Since the copy must match the original, write out each record word for word, skipping only the pictures.

(Change detection data)
Segment Open
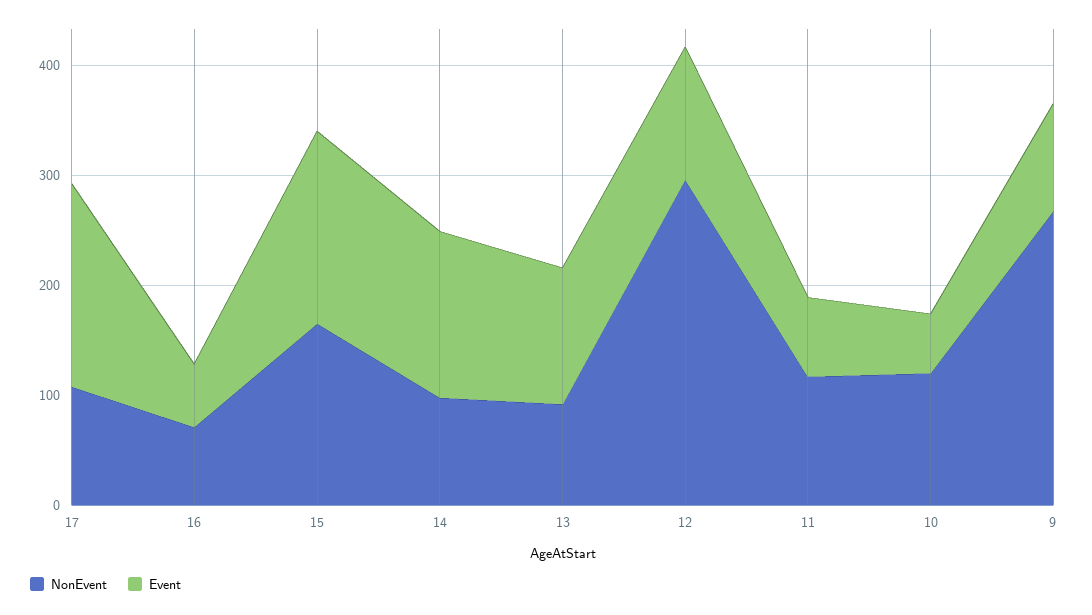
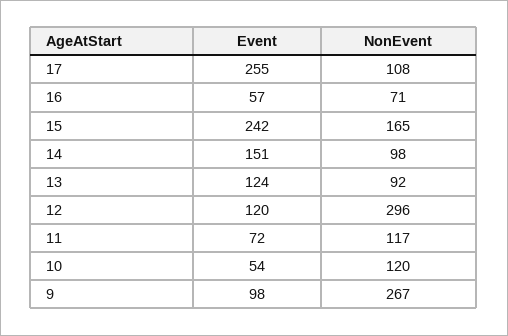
  {
    "NonEvent": {
      "17": 108,
      "16": 71,
      "15": 165,
      "14": 98,
      "13": 92,
      "12": 296,
      "11": 117,
      "10": 120,
      "9": 267
    },
    "Event": {
-     "17": 180,
+     "17": 255,
      "16": 57,
-     "15": 180,
+     "15": 242,
      "14": 151,
      "13": 124,
      "12": 120,
      "11": 72,
      "10": 54,
      "9": 98
    }
  }

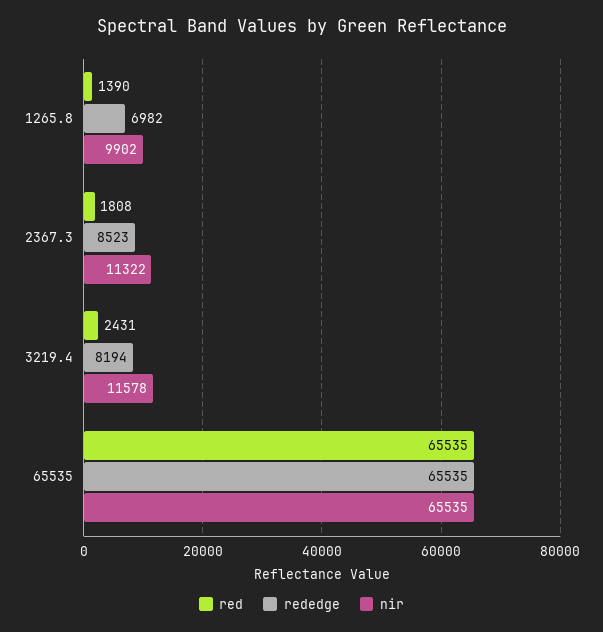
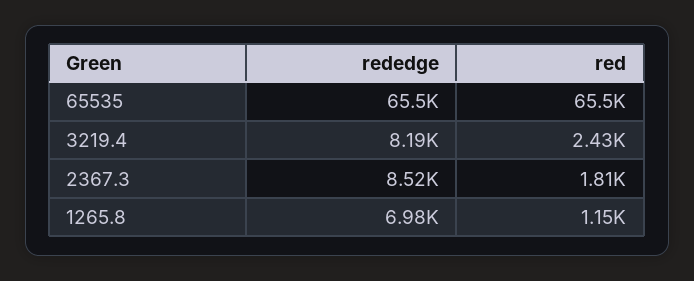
  {
    "red": {
-     "1265.8": 1390,
+     "1265.8": 1150,
      "2367.3": 1808,
      "3219.4": 2431,
      "65535": 65535
    },
    "rededge": {
      "1265.8": 6982,
      "2367.3": 8523,
      "3219.4": 8194,
      "65535": 65535
-   },
+   }
-   "nir": {
-     "1265.8": 9902,
-     "2367.3": 11322,
-     "3219.4": 11578,
-     "65535": 65535
-   }
  }

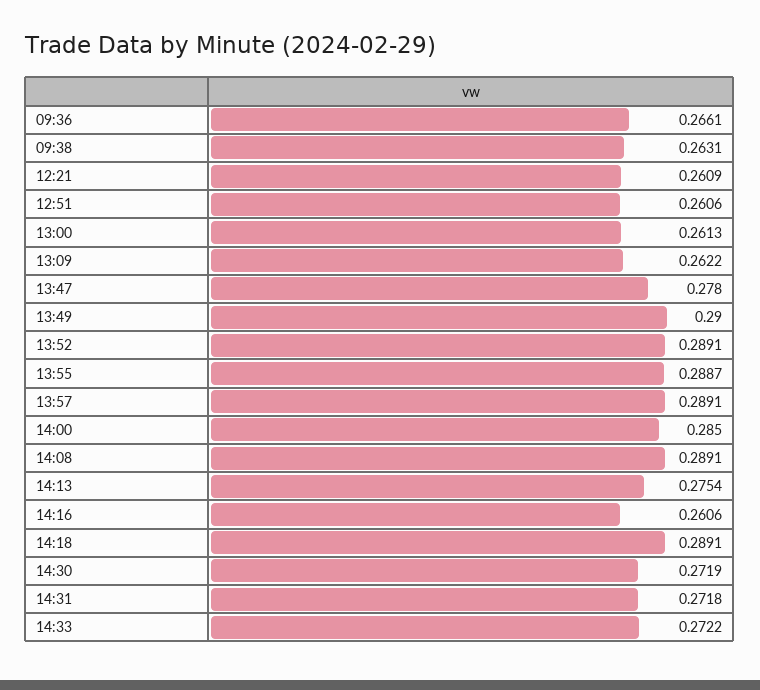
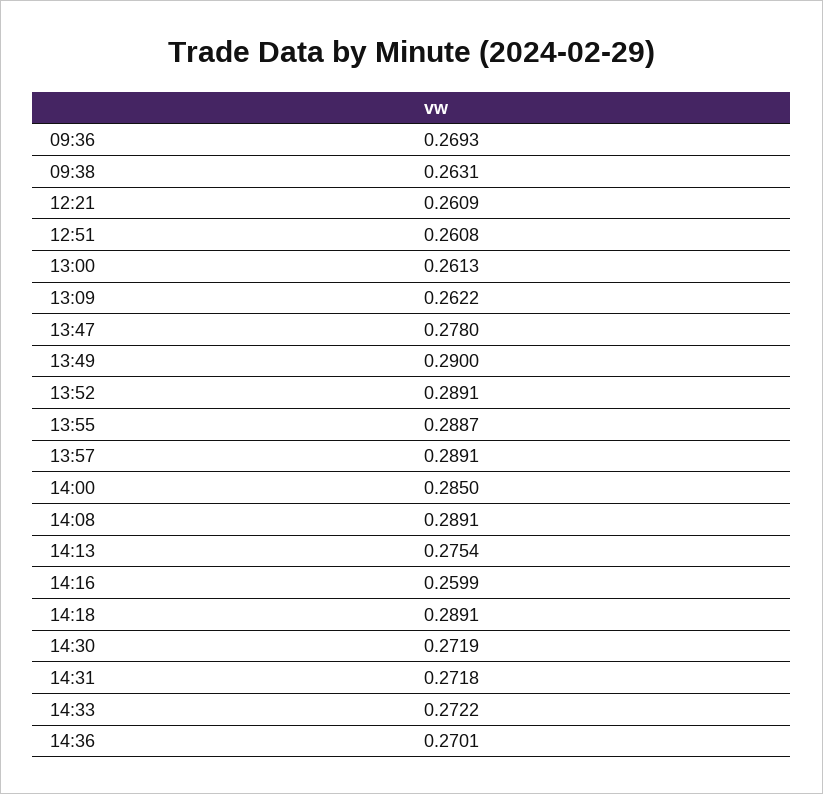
  {
-   "09:36": 0.2661,
+   "09:36": 0.2693,
    "09:38": 0.2631,
    "12:21": 0.2609,
-   "12:51": 0.2606,
+   "12:51": 0.2608,
    "13:00": 0.2613,
    "13:09": 0.2622,
    "13:47": 0.278,
    "13:49": 0.29,
    "13:52": 0.2891,
    "13:55": 0.2887,
    "13:57": 0.2891,
    "14:00": 0.285,
    "14:08": 0.2891,
    "14:13": 0.2754,
-   "14:16": 0.2606,
+   "14:16": 0.2599,
    "14:18": 0.2891,
    "14:30": 0.2719,
    "14:31": 0.2718,
-   "14:33": 0.2722
+   "14:33": 0.2722,
+   "14:36": 0.2701
  }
Segment Closed
Result below
  {
    "NonEvent": {
      "17": 108,
      "16": 71,
      "15": 165,
      "14": 98,
      "13": 92,
      "12": 296,
      "11": 117,
      "10": 120,
      "9": 267
    },
    "Event": {
-     "17": 180,
+     "17": 255,
      "16": 57,
-     "15": 180,
+     "15": 242,
      "14": 151,
      "13": 124,
      "12": 120,
      "11": 72,
      "10": 54,
      "9": 98
    }
  }

  {
    "red": {
-     "1265.8": 1390,
+     "1265.8": 1150,
      "2367.3": 1808,
      "3219.4": 2431,
      "65535": 65535
    },
    "rededge": {
      "1265.8": 6982,
      "2367.3": 8523,
      "3219.4": 8194,
      "65535": 65535
-   },
+   }
-   "nir": {
-     "1265.8": 9902,
-     "2367.3": 11322,
-     "3219.4": 11578,
-     "65535": 65535
-   }
  }

  {
-   "09:36": 0.2661,
+   "09:36": 0.2693,
    "09:38": 0.2631,
    "12:21": 0.2609,
-   "12:51": 0.2606,
+   "12:51": 0.2608,
    "13:00": 0.2613,
    "13:09": 0.2622,
    "13:47": 0.278,
    "13:49": 0.29,
    "13:52": 0.2891,
    "13:55": 0.2887,
    "13:57": 0.2891,
    "14:00": 0.285,
    "14:08": 0.2891,
    "14:13": 0.2754,
-   "14:16": 0.2606,
+   "14:16": 0.2599,
    "14:18": 0.2891,
    "14:30": 0.2719,
    "14:31": 0.2718,
-   "14:33": 0.2722
+   "14:33": 0.2722,
+   "14:36": 0.2701
  }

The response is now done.